With exactly one year to go until the start of the postponed Tokyo 2020 Olympic Games, the World Anti-Doping Agency (WADA) is pleased to launch a new interactive education course on its Anti-Doping eLearning Platform (ADeL) for athletes and coaches aiming to attend the Tokyo 2020 Olympic Games.
The new course, entitled ‘ADeL for Tokyo 2020 Olympics’, was developed by WADA in collaboration with the International Olympic Committee (IOC) and the International Testing Agency (ITA), and demonstrates the organizations’ commitment to educate and support athletes and their coaches in the build-up to the Games.
Athletes and coaches taking the new course will gain an understanding of the Tokyo 2020 anti-doping rules, procedures and requirements – including how to check medications and apply for a Therapeutic Use Exemption (TUE), how to provide whereabouts information, and explanations of the athletes’ rights and responsibilities during the testing process.

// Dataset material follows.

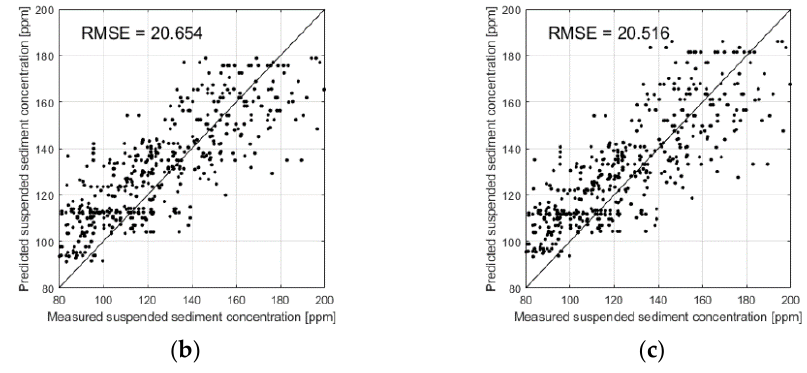
Figure 13. Concentration estimated using the predicted turbidity by the developed model: ( a ) power-law, ( b ) second-order polynomial, and ( c ) first-order polynomial.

The course will also allow athletes and coaches to identify key information, such as important dates that they need to be aware of and which organization has jurisdiction over them during the Games.
WADA Director of Education, Amanda Hudson, said: “With 12 months to go, WADA is pleased to share this new addition to our education solutions that Anti-Doping Organizations can use to educate their athletes and support personnel. ‘ADeL for Tokyo 2020 Olympics’ enables Anti-Doping Organizations to help prepare their national team athletes and coaches on all things anti-doping at the Games. We all want a clean Games and to protect athletes. We therefore encourage Anti-Doping Organizations to utilize this new interactive eLearning course as well as our additional course specifically for medical professionals to educate those heading to Tokyo.
“Athletes and support personnel at the Tokyo 2020 Games next year will participate under the new International Standard for Education (ISE). The Standard promotes the principle that those hoping to compete and participate at major events, such as the Olympic Games, should be educated prior to the event. WADA, along with the IOC and ITA, want to support this principle and ensure that every athlete is given the opportunity to understand the anti-doping program that will be in place for the Games, whether this is their very first Games or if they are seasoned Olympians.”
WADA and the IOC, had previously launched the ‘ADeL for Medical Professionals at Major Games’ course which is a mandatory requirement for all medical professionals attending the Games.
IOC Medical and Scientific Director, Dr Richard Budgett, said: “This course builds on the success of the ‘ADeL for Medical Professionals at Major Games’ course and will be an important part of the preparation for the Games for athletes and their support staff. It complements the pre-Games testing program and reflects the importance of education for the protection of clean athletes.”
During the Games, the ITA will independently manage the anti-doping program on behalf of the IOC. The ITA will therefore coordinate testing activities on-site together with processing of TUEs, Athlete Biological Passport notifications and Results Management. As part of this important program, athletes and Athlete Support Personnel will play a key role in ensuring that the Games are clean – and their work starts now with the release of this new education course that can be completed pre-Games.
ITA Director General, Benjamin Cohen, said: “The ITA is delighted to collaborate with WADA and the IOC in the development of this important education initiative for all athletes and coaches preparing for Tokyo. It will ensure that all team members understand, and know how to comply with, the extensive measures that have been put in place to protect them against doping and to ensure a clean Games.”
Completion of this course – which includes a certificate for those who achieve a score of 80% or higher – is highly recommended. WADA, the IOC and the ITA strongly encourage all National Olympic Committees to work in close collaboration with their National or Regional Anti-Doping Organization and their National Federations to ensure that athletes and coaches are properly educated in advance of the Games – a principle that the International Standard for Education, which comes into force on 1 January 2021, reinforces.